Isoperimetric Inequalities for Infinite Regular Graphs

Question

Say we have the two-dimensional regular graph $G=(\mathbb{Z}^2,S)$ with generator $S$ such that for every vertex we have $\operatorname{deg}(v)=\lvert S\rvert=\text{const.}$ for all $v\in G$. If we pick a subgraph $A\subseteq G$ and look at the edge expansion $\partial A$ (number of edges leaving the subset), we can show that there are suitable functions $\Phi$ such that the following inequality holds: $$\lvert \partial A\rvert\geq\Phi(\lvert A\rvert).$$ I know that for continuous systems such isoperimetric inequalities cannot be reversed, but for discrete systems (and in a sense graphs are one) I could see an inequality of the type $$\lvert \partial A\rvert\leq\Psi(\lvert A\rvert)$$ existing.
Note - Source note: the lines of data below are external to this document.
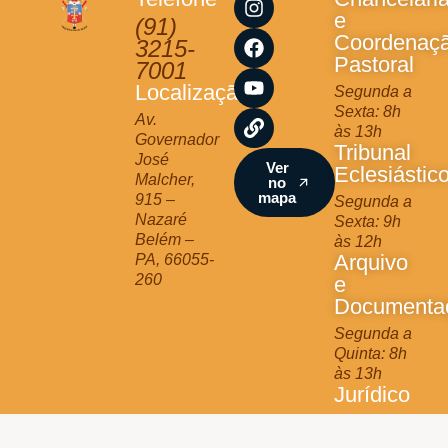
n
a
o
i
e
(91)
s
c
u
n
Coordenaç
3215-
t
e
t
k
Pastoral
7001
a
b
u
Localização
Segunda a
g
o
b
Sexta: 8h
r
o
e
Av.
às 13h
a
k
Governador
Tribunal
m
José
Ver
Eclesiástic
Malcher,
no
mapa
915 –
Segunda a
Nazaré
Sexta: 9h
Belém –
às 12h
Arquivo
PA, 66055-
260
e
Documenta
Segunda a
Quinta: 8h
às 13h
Jurídico
Terça e
Quinta: 9h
Are there results convering this issue?

Answer 1

(more of an extended comment than a proper answer) What kinds of results specifically are you looking for?

It's also not 100% clear to me what you mean by $(\mathbb{Z}^2, S)$. Is this a cayley graph of $(\mathbb{Z}^2, +)$ with generating set $S$?

In general, in an $r$-regular graph, you'll have $|\partial A| \leq r|A|$, and that bound is sharp. If you want $A$ to be connected, you can get $|\partial A| \leq r|A| - |A|+1$ ($A$ must induce a spanning tree).

More generally, suppose $A$ is $k$-connected. Then it must induce a subgraph of minimum degree $k$, which thus has at least $\frac{k|A|}{2}$ edges, so $|\partial A| \leq r|A| - \frac{k|A|}{2}$.